The Romney camp might have trotted out conservative economists to contest the findings of the Tax Policy Center.   Presumably, they couldn't find any.  Or they could have put meat on those bones, specifying what deductions make the plan revenue-neutral, as they claim it would.   Unfortunately, most of those deductions are ones which benefit primarily the middle class and, hey, there is an election coming up.

But that would have been dealing in facts, or at least details, the sort of thing Rush Limbaugh imagines liberals avoid.     Instead, the Romney people rely on dynamic scoring, claiming that the tax cuts would bring rising revenues.     (We have heard that before, in the Reagan and Bush 43 Administrations, and burgeoning deficits ensued.)   They've called it a "liberal study" and "a joke" because, as explained here, "it was co-authored by a former Obama advisor - even though the Tax Policy Center's director, Donald Marron, worked in George W. Bush's White House and the Romney campaign has praised the center's work in the past."

The most entertaining defense, however, was that of the candidate himself, when interviewed by Sean Hannity.   Responding to President Obama's criticism of Romney's plan, the former governor claimed "He has a way of putting out a false statement and then attacking it and making it sound like it's mine which of course it's not. He knows better than that. It really is a matter of a president doing almost anything to try and avoid talking about his own record."     My plan is not my plan. You just can't make up things like that.

Far from setting out to destroy Mitt Romney, the Tax Policy Center bent over backwards to give the Republican every break it could.   Paul Krugman explains

Here’s what they did. They took Romney at his word that he plans to offset his cuts in income tax rates by broadening the base, that is, limiting exemptions and other loopholes. They also assumed, however, that Romney would not be willing to tax dividends and capital gains as ordinary income, since he has made it clear that he opposes any rise in taxes on investment income. As they point out, this leaves a relatively small pool of loopholes to close – big enough that the Romney tax cuts could, in principle, be paid for by base broadening, but not with a lot of room to spare.

So which loopholes are closed? TPC made the most Romney-friendly assumption they could – namely, that base broadening is concentrated on top incomes as much as possible. First you eliminate all deductions that benefit those with more than $1 million in income; then all that benefit those with between $500,000 and $1 million; and so on.


The key point is then that even if you do this, the tax cuts Romney gives high-income Americans are bigger than the loopholes he could conceivably close...

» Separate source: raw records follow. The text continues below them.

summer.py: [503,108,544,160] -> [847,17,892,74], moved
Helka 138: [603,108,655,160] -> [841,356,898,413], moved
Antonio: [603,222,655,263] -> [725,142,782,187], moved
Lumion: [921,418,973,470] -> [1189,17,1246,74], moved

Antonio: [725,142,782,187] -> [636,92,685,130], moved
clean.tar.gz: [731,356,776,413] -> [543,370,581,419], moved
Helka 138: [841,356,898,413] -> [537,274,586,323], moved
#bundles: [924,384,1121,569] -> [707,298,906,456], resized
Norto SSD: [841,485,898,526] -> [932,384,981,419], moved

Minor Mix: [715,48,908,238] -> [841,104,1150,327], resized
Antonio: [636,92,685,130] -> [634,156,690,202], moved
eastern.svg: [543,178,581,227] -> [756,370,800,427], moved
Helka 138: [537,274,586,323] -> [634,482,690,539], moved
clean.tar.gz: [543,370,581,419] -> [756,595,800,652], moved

This means that even on the most favorable assumption, the Romney plan would give the rich big tax cuts on net – which means that to be revenue-neutral, it must raise taxes on Americans making less than $200,000 a year.


So they’re actually giving Romney every possible benefit of the doubt – and still his plan is a redistribution from the middle class to the rich. In practice it would surely be much worse.


If pressed, the Romney campaign probably would argue that its candidate has been specific about the Affordable Care Act, inasmuch as he has pledged to rescind it.   But while may want to end something the incumbent has done, that's a far cry from making a proposal to reform a health care system any serious person concedes is deeply flawed.     Mitt Romney is a politician resembling Rush Limbaugh's warped view of liberals:   people who want voters "to let them know they're on their side" while managing to be wrong about almost everything.